(Dataset entries)

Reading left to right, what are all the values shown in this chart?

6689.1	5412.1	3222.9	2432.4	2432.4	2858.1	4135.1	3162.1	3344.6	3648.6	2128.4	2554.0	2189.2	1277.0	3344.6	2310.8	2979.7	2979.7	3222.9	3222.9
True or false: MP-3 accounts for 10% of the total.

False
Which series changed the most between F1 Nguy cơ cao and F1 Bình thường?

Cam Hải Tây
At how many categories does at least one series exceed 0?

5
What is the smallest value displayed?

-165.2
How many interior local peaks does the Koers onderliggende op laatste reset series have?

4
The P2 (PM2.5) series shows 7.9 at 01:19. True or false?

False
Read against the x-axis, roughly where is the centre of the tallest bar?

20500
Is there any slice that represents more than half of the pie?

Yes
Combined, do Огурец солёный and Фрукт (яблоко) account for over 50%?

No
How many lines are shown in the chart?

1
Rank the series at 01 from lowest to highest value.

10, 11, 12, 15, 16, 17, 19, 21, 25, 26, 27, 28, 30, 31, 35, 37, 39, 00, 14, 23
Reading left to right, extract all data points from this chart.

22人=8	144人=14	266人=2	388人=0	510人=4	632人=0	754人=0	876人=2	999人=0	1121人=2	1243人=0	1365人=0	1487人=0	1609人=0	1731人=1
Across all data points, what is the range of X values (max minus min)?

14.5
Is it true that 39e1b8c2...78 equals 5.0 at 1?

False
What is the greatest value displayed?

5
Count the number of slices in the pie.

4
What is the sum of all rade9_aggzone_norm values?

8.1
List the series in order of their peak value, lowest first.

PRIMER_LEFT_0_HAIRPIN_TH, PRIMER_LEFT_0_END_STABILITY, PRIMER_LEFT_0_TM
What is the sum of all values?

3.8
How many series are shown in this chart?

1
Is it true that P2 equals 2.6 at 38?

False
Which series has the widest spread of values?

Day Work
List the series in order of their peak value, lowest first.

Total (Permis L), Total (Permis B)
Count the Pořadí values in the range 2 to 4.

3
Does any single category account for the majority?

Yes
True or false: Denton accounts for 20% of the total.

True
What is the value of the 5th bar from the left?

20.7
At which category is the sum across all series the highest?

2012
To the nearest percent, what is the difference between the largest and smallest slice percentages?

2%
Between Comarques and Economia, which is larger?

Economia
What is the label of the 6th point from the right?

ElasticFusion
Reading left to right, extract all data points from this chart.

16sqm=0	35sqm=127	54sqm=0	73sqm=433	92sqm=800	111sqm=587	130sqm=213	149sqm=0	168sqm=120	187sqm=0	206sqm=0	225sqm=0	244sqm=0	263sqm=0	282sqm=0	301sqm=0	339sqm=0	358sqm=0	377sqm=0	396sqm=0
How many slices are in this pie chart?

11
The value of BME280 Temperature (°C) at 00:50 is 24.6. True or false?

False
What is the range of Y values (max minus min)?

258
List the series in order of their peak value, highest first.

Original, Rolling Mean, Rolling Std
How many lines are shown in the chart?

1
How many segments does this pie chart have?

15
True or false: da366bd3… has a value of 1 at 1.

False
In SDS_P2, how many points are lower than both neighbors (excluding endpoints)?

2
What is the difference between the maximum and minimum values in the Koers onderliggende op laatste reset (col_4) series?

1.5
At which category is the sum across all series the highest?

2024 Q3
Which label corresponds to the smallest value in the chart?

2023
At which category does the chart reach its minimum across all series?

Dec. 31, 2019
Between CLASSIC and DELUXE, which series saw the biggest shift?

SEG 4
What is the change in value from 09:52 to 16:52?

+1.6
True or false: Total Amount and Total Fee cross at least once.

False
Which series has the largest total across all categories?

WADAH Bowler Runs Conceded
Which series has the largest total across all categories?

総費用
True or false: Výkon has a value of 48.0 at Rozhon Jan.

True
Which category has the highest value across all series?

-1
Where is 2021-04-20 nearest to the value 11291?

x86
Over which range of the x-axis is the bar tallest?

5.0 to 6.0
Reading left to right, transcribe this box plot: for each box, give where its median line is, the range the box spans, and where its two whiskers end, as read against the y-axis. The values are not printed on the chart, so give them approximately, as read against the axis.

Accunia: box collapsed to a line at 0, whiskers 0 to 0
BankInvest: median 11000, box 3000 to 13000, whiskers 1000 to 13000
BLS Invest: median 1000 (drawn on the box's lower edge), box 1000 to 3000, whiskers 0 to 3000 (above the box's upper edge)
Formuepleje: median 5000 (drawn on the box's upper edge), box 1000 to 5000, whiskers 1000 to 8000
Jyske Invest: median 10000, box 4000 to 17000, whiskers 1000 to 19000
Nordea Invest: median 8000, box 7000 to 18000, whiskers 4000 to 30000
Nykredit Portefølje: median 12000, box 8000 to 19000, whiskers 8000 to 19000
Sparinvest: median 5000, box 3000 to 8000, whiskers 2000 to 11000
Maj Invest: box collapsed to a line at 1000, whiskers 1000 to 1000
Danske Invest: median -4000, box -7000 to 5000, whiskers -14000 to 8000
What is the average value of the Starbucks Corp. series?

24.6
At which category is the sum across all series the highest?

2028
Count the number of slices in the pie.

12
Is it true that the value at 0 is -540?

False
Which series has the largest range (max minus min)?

THE PROBLEM: Copy every one of the records above, reproducing each line with no changes.

EXPECTED ANSWER:
Reading left to right, what are all the values shown in this chart?

6689.1	5412.1	3222.9	2432.4	2432.4	2858.1	4135.1	3162.1	3344.6	3648.6	2128.4	2554.0	2189.2	1277.0	3344.6	2310.8	2979.7	2979.7	3222.9	3222.9
True or false: MP-3 accounts for 10% of the total.

False
Which series changed the most between F1 Nguy cơ cao and F1 Bình thường?

Cam Hải Tây
At how many categories does at least one series exceed 0?

5
What is the smallest value displayed?

-165.2
How many interior local peaks does the Koers onderliggende op laatste reset series have?

4
The P2 (PM2.5) series shows 7.9 at 01:19. True or false?

False
Read against the x-axis, roughly where is the centre of the tallest bar?

20500
Is there any slice that represents more than half of the pie?

Yes
Combined, do Огурец солёный and Фрукт (яблоко) account for over 50%?

No
How many lines are shown in the chart?

1
Rank the series at 01 from lowest to highest value.

10, 11, 12, 15, 16, 17, 19, 21, 25, 26, 27, 28, 30, 31, 35, 37, 39, 00, 14, 23
Reading left to right, extract all data points from this chart.

22人=8	144人=14	266人=2	388人=0	510人=4	632人=0	754人=0	876人=2	999人=0	1121人=2	1243人=0	1365人=0	1487人=0	1609人=0	1731人=1
Across all data points, what is the range of X values (max minus min)?

14.5
Is it true that 39e1b8c2...78 equals 5.0 at 1?

False
What is the greatest value displayed?

5
Count the number of slices in the pie.

4
What is the sum of all rade9_aggzone_norm values?

8.1
List the series in order of their peak value, lowest first.

PRIMER_LEFT_0_HAIRPIN_TH, PRIMER_LEFT_0_END_STABILITY, PRIMER_LEFT_0_TM
What is the sum of all values?

3.8
How many series are shown in this chart?

1
Is it true that P2 equals 2.6 at 38?

False
Which series has the widest spread of values?

Day Work
List the series in order of their peak value, lowest first.

Total (Permis L), Total (Permis B)
Count the Pořadí values in the range 2 to 4.

3
Does any single category account for the majority?

Yes
True or false: Denton accounts for 20% of the total.

True
What is the value of the 5th bar from the left?

20.7
At which category is the sum across all series the highest?

2012
To the nearest percent, what is the difference between the largest and smallest slice percentages?

2%
Between Comarques and Economia, which is larger?

Economia
What is the label of the 6th point from the right?

ElasticFusion
Reading left to right, extract all data points from this chart.

16sqm=0	35sqm=127	54sqm=0	73sqm=433	92sqm=800	111sqm=587	130sqm=213	149sqm=0	168sqm=120	187sqm=0	206sqm=0	225sqm=0	244sqm=0	263sqm=0	282sqm=0	301sqm=0	339sqm=0	358sqm=0	377sqm=0	396sqm=0
How many slices are in this pie chart?

11
The value of BME280 Temperature (°C) at 00:50 is 24.6. True or false?

False
What is the range of Y values (max minus min)?

258
List the series in order of their peak value, highest first.

Original, Rolling Mean, Rolling Std
How many lines are shown in the chart?

1
How many segments does this pie chart have?

15
True or false: da366bd3… has a value of 1 at 1.

False
In SDS_P2, how many points are lower than both neighbors (excluding endpoints)?

2
What is the difference between the maximum and minimum values in the Koers onderliggende op laatste reset (col_4) series?

1.5
At which category is the sum across all series the highest?

2024 Q3
Which label corresponds to the smallest value in the chart?

2023
At which category does the chart reach its minimum across all series?

Dec. 31, 2019
Between CLASSIC and DELUXE, which series saw the biggest shift?

SEG 4
What is the change in value from 09:52 to 16:52?

+1.6
True or false: Total Amount and Total Fee cross at least once.

False
Which series has the largest total across all categories?

WADAH Bowler Runs Conceded
Which series has the largest total across all categories?

総費用
True or false: Výkon has a value of 48.0 at Rozhon Jan.

True
Which category has the highest value across all series?

-1
Where is 2021-04-20 nearest to the value 11291?

x86
Over which range of the x-axis is the bar tallest?

5.0 to 6.0
Reading left to right, transcribe this box plot: for each box, give where its median line is, the range the box spans, and where its two whiskers end, as read against the y-axis. The values are not printed on the chart, so give them approximately, as read against the axis.

Accunia: box collapsed to a line at 0, whiskers 0 to 0
BankInvest: median 11000, box 3000 to 13000, whiskers 1000 to 13000
BLS Invest: median 1000 (drawn on the box's lower edge), box 1000 to 3000, whiskers 0 to 3000 (above the box's upper edge)
Formuepleje: median 5000 (drawn on the box's upper edge), box 1000 to 5000, whiskers 1000 to 8000
Jyske Invest: median 10000, box 4000 to 17000, whiskers 1000 to 19000
Nordea Invest: median 8000, box 7000 to 18000, whiskers 4000 to 30000
Nykredit Portefølje: median 12000, box 8000 to 19000, whiskers 8000 to 19000
Sparinvest: median 5000, box 3000 to 8000, whiskers 2000 to 11000
Maj Invest: box collapsed to a line at 1000, whiskers 1000 to 1000
Danske Invest: median -4000, box -7000 to 5000, whiskers -14000 to 8000
What is the average value of the Starbucks Corp. series?

24.6
At which category is the sum across all series the highest?

2028
Count the number of slices in the pie.

12
Is it true that the value at 0 is -540?

False
Which series has the largest range (max minus min)?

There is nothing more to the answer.